From d3617b06ea4d67b68b70391e8a574d938828f23b Mon Sep 17 00:00:00 2001
From: Legendx4060 <siddhantmishra6571@gmail.com>
Date: Fri, 13 Feb 2026 02:20:07 +0530
Subject: [PATCH 1/2] Add aten::_grouped_mm converter implementation

Implements the converter for aten::_grouped_mm.default to address issue #2795. Handles the batch/dense mode where groups are implicit in the batch dimension using MatMul, with optional bias addition and dtype casting.
---
 .../function_libs/torch_lib/ops/core.py       | 23 +++++++++++++++++++
 1 file changed, 23 insertions(+)

diff --git a/onnxscript/function_libs/torch_lib/ops/core.py b/onnxscript/function_libs/torch_lib/ops/core.py
index 483e0ea46f..f2e8d3b603 100644
--- a/onnxscript/function_libs/torch_lib/ops/core.py
+++ b/onnxscript/function_libs/torch_lib/ops/core.py
@@ -4503,6 +4503,29 @@ def aten_grid_sampler_3d_backward(
     raise NotImplementedError()
 
 
+@torch_op("aten::_grouped_mm")
+def aten_grouped_mm(
+    self: TFloat,
+    mat2: TFloat,
+    offs: Optional[TInt] = None,
+    bias: Optional[TFloat] = None,
+    out_dtype: Optional[int] = None,
+) -> TFloat:
+    """_grouped_mm(Tensor self, Tensor mat2, *, Tensor? offs=None, Tensor? bias=None, int? out_dtype=None) -> Tensor"""
+
+    # If offs is None, it uses the "dense" / "batch" mode where groups are implicit in the batch dimension.
+    # self: (G, M, K), mat2: (G, K, N) -> (G, M, N)
+    if offs is None:
+        res = op.MatMul(self, mat2)
+        if bias is not None:
+            res = op.Add(res, bias)
+        if out_dtype is not None:
+            res = op.Cast(res, to=out_dtype)

+-------+

According to the patch, which issue number does the new converter address? The material is separate from the patch and has no connection to it.

+-------+

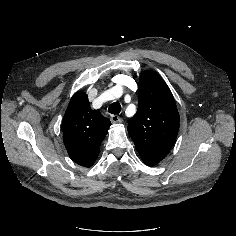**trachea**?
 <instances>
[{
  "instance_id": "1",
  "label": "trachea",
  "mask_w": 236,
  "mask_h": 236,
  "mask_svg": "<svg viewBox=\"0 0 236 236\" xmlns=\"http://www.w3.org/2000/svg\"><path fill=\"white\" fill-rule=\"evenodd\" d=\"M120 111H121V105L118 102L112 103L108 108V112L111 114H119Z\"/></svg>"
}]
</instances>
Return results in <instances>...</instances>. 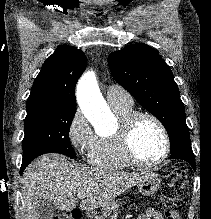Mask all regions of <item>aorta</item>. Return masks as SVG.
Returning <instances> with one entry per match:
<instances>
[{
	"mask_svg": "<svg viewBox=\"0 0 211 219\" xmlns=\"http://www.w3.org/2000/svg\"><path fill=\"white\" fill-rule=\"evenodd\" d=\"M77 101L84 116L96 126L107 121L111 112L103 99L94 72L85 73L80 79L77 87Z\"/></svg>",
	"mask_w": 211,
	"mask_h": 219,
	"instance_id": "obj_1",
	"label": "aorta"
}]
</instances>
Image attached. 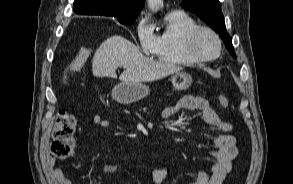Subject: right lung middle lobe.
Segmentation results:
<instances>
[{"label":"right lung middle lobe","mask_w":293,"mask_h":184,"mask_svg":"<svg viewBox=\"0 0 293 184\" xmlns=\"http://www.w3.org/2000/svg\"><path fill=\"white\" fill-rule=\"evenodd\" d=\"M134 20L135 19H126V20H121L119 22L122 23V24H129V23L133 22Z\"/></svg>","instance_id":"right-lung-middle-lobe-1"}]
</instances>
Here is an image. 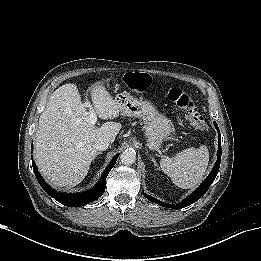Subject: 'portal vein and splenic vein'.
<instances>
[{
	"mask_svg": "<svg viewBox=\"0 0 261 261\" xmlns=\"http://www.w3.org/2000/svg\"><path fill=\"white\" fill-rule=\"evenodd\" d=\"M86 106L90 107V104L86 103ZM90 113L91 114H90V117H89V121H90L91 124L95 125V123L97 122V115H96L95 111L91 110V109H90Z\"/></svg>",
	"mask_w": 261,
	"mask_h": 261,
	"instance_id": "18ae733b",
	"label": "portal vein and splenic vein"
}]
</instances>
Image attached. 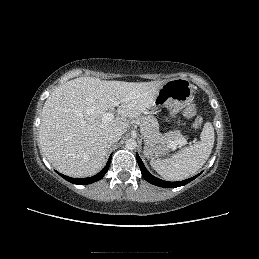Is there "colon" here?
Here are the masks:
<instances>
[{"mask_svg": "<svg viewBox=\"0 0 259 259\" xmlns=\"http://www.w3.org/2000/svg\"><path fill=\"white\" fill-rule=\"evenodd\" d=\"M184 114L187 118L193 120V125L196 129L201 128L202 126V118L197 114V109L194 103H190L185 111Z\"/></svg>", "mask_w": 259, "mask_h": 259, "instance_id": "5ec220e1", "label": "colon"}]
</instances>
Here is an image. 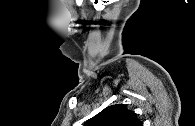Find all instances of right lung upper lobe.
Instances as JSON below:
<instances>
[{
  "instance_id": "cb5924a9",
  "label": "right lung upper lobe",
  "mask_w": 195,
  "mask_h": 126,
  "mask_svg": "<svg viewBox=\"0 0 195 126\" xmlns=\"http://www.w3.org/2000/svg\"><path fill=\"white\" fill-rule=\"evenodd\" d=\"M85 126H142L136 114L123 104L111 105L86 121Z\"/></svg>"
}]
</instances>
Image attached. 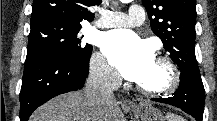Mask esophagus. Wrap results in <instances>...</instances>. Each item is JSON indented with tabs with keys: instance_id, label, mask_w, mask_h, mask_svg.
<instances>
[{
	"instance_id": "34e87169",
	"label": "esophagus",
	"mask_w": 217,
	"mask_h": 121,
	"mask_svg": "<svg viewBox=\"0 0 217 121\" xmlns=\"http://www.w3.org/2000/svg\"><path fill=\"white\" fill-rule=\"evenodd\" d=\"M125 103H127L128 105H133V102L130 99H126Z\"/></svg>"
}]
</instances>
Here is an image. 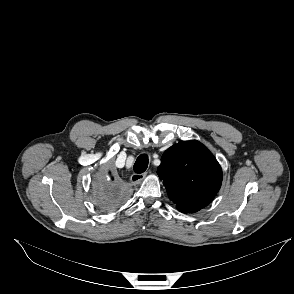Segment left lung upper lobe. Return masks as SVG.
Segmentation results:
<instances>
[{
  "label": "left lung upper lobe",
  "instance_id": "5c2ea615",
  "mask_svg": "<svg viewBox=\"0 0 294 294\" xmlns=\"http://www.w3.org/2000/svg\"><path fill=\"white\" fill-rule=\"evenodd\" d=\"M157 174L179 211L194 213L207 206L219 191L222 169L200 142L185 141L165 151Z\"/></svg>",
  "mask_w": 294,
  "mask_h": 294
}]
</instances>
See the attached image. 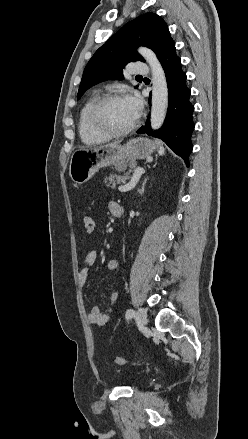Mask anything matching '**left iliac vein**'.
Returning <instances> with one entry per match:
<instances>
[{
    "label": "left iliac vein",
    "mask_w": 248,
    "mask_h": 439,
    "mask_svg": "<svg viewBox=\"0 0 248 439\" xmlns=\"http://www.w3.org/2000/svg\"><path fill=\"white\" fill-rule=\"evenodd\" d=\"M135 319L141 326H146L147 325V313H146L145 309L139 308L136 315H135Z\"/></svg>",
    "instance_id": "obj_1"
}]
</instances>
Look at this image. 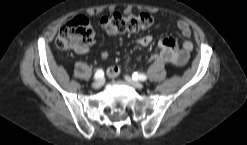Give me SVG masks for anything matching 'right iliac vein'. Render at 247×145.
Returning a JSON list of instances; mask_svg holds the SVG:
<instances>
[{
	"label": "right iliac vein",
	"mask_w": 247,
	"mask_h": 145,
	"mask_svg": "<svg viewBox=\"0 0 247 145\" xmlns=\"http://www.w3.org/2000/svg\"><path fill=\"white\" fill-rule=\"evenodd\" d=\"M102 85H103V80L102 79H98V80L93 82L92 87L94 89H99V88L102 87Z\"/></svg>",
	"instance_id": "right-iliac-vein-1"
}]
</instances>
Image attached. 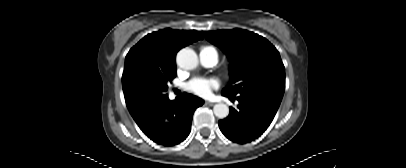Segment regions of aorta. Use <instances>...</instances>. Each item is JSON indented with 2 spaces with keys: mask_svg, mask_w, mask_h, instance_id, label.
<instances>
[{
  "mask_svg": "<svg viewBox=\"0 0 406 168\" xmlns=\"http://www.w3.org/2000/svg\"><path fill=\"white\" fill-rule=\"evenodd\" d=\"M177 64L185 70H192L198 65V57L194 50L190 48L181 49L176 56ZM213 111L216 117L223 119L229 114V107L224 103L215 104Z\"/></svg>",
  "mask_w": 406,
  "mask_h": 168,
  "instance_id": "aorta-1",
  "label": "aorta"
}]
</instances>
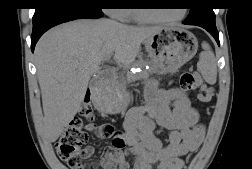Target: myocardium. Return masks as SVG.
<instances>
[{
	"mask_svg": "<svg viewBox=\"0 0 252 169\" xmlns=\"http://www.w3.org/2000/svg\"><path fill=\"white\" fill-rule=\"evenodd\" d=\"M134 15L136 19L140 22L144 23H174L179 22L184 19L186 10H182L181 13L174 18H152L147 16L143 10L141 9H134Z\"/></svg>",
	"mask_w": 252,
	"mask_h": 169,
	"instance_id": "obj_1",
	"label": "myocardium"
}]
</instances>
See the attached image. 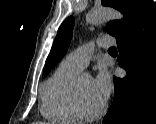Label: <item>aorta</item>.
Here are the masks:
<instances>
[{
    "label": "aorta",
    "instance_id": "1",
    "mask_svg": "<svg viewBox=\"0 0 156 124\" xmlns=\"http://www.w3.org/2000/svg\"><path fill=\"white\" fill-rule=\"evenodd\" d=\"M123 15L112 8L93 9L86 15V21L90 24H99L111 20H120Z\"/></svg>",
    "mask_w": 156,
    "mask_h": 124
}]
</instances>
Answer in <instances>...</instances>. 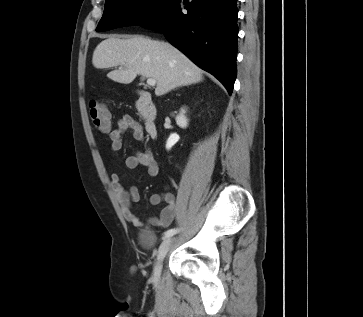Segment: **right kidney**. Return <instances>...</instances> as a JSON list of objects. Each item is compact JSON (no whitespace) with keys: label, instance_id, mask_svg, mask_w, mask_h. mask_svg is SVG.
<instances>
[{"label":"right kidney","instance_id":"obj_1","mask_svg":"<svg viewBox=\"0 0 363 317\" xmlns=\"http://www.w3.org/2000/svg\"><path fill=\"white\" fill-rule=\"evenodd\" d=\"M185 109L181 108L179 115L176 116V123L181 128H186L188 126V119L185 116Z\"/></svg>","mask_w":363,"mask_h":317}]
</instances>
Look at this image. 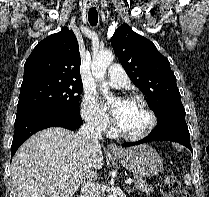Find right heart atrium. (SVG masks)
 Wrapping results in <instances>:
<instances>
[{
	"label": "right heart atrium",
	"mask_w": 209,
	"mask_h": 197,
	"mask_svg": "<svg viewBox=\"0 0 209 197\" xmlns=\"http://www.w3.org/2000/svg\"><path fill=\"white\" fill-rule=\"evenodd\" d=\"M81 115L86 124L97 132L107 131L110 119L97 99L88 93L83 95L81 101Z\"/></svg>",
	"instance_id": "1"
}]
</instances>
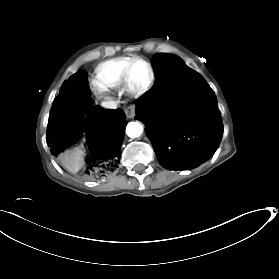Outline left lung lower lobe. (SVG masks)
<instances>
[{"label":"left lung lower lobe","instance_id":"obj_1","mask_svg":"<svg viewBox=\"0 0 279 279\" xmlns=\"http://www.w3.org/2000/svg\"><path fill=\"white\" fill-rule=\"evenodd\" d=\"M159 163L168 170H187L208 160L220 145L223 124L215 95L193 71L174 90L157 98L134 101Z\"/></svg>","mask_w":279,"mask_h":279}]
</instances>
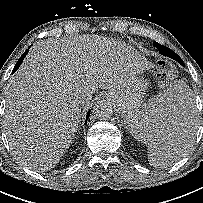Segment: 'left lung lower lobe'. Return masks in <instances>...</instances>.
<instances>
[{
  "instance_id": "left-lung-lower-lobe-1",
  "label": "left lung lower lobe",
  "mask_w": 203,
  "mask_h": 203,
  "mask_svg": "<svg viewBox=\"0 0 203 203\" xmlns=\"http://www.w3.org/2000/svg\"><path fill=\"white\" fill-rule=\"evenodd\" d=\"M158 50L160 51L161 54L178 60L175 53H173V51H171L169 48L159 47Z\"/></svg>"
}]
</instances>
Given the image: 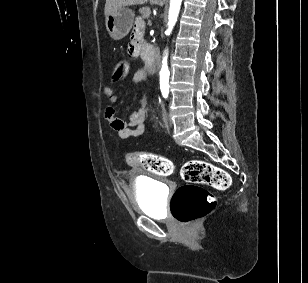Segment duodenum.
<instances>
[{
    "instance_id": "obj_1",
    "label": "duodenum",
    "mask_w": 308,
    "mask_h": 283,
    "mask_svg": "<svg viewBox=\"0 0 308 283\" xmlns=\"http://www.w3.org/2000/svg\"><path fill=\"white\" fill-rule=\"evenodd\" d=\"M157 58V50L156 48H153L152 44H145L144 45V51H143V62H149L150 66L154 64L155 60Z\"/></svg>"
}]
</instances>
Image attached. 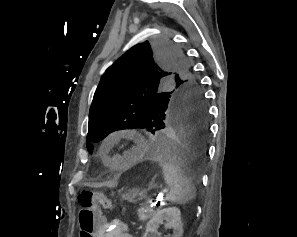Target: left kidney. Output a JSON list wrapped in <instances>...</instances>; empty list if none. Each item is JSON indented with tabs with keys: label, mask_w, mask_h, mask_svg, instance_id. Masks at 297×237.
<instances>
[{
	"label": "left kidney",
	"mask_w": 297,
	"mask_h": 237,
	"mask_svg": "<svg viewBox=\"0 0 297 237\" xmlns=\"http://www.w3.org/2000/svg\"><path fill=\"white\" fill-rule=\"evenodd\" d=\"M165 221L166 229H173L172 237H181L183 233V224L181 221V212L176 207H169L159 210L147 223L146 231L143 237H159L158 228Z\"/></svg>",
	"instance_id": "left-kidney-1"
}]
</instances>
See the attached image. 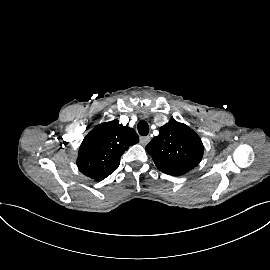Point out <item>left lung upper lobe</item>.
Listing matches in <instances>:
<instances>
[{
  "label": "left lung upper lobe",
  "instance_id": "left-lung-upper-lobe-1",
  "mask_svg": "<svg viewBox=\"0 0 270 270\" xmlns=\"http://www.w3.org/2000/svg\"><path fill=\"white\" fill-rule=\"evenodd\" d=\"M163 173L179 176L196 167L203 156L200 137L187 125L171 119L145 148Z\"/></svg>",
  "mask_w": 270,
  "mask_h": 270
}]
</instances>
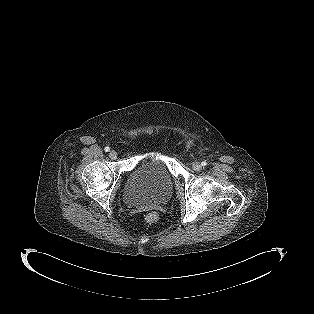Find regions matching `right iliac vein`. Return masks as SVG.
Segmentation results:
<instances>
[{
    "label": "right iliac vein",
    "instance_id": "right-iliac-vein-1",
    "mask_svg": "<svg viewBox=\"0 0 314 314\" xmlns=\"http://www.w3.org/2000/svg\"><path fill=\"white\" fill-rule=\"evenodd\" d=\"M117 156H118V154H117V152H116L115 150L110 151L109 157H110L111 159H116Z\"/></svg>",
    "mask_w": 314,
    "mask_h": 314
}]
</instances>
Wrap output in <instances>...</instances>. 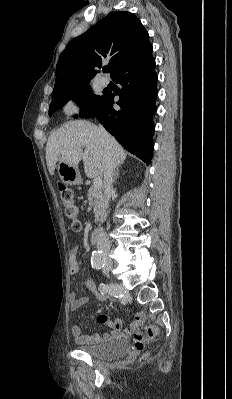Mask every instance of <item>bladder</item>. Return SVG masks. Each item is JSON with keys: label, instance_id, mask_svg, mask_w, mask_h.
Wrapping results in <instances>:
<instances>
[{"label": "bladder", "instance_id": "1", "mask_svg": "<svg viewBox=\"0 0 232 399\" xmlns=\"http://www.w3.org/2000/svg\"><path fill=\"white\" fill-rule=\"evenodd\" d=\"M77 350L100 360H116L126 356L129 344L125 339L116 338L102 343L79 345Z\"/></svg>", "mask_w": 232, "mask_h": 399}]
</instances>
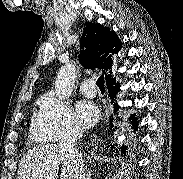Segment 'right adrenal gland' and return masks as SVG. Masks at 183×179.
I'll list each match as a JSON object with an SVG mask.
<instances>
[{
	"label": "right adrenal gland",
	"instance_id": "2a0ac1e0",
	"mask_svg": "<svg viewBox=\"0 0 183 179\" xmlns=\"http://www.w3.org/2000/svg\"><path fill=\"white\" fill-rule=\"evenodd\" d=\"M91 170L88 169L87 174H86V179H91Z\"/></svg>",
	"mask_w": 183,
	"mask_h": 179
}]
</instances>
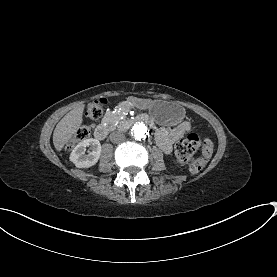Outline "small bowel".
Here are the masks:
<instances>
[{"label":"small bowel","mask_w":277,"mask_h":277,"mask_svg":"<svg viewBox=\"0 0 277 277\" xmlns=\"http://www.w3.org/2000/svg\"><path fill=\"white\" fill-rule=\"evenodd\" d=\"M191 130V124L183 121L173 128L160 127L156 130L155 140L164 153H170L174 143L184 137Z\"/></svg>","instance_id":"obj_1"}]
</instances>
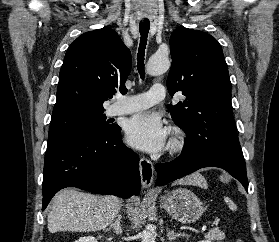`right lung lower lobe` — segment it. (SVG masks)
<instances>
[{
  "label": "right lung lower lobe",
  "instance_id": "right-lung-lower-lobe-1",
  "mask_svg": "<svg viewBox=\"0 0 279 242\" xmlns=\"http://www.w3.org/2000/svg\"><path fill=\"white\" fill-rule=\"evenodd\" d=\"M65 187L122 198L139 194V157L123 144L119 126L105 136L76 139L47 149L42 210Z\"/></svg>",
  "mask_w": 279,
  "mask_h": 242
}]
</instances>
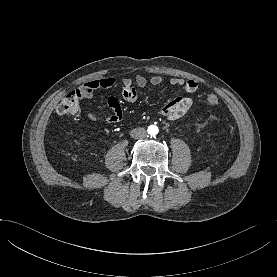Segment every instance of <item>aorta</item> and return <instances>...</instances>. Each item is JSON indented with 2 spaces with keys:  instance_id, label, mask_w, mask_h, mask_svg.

+-------+

**ANSWER BELOW:** Issue #2795.